# The task
Copy the lines of the entries below word for word, starting with the line containing "scientific name: Ficaria verna" and ending with the line containing "scientific name: Selaginella muscosa", both included.

[Source records]
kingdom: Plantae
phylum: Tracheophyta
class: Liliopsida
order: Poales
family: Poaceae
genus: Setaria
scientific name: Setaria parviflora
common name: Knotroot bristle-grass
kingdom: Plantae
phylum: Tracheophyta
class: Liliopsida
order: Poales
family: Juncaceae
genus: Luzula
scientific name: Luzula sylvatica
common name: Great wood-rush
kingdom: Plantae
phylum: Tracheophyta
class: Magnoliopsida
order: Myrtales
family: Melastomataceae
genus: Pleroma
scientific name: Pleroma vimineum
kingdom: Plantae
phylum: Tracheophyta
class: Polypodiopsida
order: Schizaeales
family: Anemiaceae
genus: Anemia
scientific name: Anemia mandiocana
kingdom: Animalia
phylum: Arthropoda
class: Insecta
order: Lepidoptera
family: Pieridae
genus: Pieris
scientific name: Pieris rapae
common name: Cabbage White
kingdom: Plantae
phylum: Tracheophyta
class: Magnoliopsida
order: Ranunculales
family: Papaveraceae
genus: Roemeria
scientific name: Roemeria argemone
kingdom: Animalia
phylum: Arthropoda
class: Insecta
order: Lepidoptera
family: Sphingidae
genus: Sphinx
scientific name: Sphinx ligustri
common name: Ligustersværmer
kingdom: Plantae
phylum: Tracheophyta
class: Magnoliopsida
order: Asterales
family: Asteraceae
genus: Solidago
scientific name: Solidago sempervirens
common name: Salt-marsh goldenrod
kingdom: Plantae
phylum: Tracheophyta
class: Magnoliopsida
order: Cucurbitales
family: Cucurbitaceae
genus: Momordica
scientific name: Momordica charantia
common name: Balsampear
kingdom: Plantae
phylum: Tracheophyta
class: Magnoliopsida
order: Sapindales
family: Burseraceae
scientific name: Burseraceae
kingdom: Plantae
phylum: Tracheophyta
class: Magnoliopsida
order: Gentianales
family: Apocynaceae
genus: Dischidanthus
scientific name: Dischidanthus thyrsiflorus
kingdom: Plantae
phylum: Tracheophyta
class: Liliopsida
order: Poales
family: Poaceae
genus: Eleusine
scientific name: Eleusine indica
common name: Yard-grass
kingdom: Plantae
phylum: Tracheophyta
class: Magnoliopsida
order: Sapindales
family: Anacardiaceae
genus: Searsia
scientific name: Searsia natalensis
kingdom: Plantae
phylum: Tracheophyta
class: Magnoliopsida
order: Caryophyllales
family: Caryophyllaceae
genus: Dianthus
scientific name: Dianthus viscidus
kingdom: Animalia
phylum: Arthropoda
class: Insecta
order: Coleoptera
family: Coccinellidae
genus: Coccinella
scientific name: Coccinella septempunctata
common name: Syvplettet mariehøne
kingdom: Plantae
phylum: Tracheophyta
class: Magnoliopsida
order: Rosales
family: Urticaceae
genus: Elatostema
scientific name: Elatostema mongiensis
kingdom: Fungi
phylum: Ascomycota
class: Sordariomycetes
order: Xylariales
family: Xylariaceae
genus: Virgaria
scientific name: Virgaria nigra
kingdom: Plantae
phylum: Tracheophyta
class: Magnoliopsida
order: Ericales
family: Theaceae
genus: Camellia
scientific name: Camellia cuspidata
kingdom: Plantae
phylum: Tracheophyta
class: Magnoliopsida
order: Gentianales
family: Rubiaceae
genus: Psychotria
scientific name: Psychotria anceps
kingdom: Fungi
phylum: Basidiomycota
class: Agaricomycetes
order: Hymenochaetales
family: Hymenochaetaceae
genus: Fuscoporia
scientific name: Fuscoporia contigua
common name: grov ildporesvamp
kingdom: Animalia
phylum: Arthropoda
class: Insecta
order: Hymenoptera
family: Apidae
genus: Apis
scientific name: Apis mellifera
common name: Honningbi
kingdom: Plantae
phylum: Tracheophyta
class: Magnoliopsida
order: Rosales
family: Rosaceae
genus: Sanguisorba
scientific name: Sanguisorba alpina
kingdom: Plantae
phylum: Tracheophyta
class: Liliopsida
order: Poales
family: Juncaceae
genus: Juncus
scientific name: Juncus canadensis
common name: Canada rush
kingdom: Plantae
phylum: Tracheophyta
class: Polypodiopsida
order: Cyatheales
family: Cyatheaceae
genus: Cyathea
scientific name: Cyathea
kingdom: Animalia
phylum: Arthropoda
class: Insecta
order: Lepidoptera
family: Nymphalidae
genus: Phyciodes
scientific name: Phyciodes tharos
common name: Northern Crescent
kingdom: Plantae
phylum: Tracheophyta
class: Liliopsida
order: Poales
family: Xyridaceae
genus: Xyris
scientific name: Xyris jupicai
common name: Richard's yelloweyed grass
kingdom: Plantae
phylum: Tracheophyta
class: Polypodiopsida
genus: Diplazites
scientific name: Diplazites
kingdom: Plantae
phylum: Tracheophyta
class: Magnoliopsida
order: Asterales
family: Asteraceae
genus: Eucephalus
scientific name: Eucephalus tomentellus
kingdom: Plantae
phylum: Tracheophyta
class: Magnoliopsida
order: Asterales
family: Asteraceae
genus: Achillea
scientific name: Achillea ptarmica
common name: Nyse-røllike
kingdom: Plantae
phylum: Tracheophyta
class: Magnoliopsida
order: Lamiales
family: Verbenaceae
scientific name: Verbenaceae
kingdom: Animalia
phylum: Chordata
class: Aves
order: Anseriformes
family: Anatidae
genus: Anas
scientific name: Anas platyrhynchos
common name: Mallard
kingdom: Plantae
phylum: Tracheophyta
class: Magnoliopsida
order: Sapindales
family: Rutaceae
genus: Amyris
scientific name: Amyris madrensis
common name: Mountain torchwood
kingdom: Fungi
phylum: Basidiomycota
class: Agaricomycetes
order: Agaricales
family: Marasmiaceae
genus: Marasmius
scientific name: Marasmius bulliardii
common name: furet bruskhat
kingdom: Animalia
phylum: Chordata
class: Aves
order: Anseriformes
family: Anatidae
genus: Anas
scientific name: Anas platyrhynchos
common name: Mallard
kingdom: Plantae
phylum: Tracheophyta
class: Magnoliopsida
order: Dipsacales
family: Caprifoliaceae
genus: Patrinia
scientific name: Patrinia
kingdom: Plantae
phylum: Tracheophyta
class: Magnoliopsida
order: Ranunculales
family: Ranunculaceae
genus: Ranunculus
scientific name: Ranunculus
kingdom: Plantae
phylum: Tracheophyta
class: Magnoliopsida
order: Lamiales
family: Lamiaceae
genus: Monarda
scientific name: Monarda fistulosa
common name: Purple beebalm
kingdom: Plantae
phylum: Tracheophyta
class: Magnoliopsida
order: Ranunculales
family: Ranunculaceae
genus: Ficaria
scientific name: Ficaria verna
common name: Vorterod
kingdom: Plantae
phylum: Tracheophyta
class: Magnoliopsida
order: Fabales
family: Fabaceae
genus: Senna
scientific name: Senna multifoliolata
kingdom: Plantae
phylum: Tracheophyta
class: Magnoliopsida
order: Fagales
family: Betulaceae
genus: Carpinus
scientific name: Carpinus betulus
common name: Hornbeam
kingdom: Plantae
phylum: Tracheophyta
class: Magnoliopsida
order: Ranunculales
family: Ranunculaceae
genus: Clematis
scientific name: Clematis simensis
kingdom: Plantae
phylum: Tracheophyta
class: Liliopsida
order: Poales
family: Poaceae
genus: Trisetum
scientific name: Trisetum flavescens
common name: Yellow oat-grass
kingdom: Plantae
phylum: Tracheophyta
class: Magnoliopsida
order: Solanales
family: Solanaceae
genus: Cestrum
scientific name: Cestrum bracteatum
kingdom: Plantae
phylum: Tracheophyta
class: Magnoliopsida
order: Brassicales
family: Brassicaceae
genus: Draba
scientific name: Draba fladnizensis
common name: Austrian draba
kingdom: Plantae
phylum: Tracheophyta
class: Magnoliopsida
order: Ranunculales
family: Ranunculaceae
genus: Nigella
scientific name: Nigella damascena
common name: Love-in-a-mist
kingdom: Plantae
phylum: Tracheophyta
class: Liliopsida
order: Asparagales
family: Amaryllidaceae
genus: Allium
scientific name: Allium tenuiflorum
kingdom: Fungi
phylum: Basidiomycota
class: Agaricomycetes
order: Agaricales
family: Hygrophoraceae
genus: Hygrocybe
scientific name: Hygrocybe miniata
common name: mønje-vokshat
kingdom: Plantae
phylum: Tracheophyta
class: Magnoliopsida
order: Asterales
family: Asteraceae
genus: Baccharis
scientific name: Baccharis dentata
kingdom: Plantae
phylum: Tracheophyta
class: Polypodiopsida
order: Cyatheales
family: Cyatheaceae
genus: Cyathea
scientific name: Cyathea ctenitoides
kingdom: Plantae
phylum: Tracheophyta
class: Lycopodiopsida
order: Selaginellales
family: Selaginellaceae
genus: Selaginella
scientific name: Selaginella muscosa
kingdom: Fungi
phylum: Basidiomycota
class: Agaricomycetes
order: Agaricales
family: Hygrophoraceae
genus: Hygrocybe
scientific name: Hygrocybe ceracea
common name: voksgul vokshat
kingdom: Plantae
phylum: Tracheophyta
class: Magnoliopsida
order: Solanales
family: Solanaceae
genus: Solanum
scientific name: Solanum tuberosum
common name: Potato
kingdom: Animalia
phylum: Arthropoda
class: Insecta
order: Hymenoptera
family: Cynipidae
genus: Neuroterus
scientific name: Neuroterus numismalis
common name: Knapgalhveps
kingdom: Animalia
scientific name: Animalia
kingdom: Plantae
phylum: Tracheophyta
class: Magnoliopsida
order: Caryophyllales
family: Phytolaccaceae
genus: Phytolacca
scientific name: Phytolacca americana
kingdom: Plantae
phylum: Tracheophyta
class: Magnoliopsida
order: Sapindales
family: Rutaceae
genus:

# Expected output
scientific name: Ficaria verna
common name: Vorterod
kingdom: Plantae
phylum: Tracheophyta
class: Magnoliopsida
order: Fabales
family: Fabaceae
genus: Senna
scientific name: Senna multifoliolata
kingdom: Plantae
phylum: Tracheophyta
class: Magnoliopsida
order: Fagales
family: Betulaceae
genus: Carpinus
scientific name: Carpinus betulus
common name: Hornbeam
kingdom: Plantae
phylum: Tracheophyta
class: Magnoliopsida
order: Ranunculales
family: Ranunculaceae
genus: Clematis
scientific name: Clematis simensis
kingdom: Plantae
phylum: Tracheophyta
class: Liliopsida
order: Poales
family: Poaceae
genus: Trisetum
scientific name: Trisetum flavescens
common name: Yellow oat-grass
kingdom: Plantae
phylum: Tracheophyta
class: Magnoliopsida
order: Solanales
family: Solanaceae
genus: Cestrum
scientific name: Cestrum bracteatum
kingdom: Plantae
phylum: Tracheophyta
class: Magnoliopsida
order: Brassicales
family: Brassicaceae
genus: Draba
scientific name: Draba fladnizensis
common name: Austrian draba
kingdom: Plantae
phylum: Tracheophyta
class: Magnoliopsida
order: Ranunculales
family: Ranunculaceae
genus: Nigella
scientific name: Nigella damascena
common name: Love-in-a-mist
kingdom: Plantae
phylum: Tracheophyta
class: Liliopsida
order: Asparagales
family: Amaryllidaceae
genus: Allium
scientific name: Allium tenuiflorum
kingdom: Fungi
phylum: Basidiomycota
class: Agaricomycetes
order: Agaricales
family: Hygrophoraceae
genus: Hygrocybe
scientific name: Hygrocybe miniata
common name: mønje-vokshat
kingdom: Plantae
phylum: Tracheophyta
class: Magnoliopsida
order: Asterales
family: Asteraceae
genus: Baccharis
scientific name: Baccharis dentata
kingdom: Plantae
phylum: Tracheophyta
class: Polypodiopsida
order: Cyatheales
family: Cyatheaceae
genus: Cyathea
scientific name: Cyathea ctenitoides
kingdom: Plantae
phylum: Tracheophyta
class: Lycopodiopsida
order: Selaginellales
family: Selaginellaceae
genus: Selaginella
scientific name: Selaginella muscosa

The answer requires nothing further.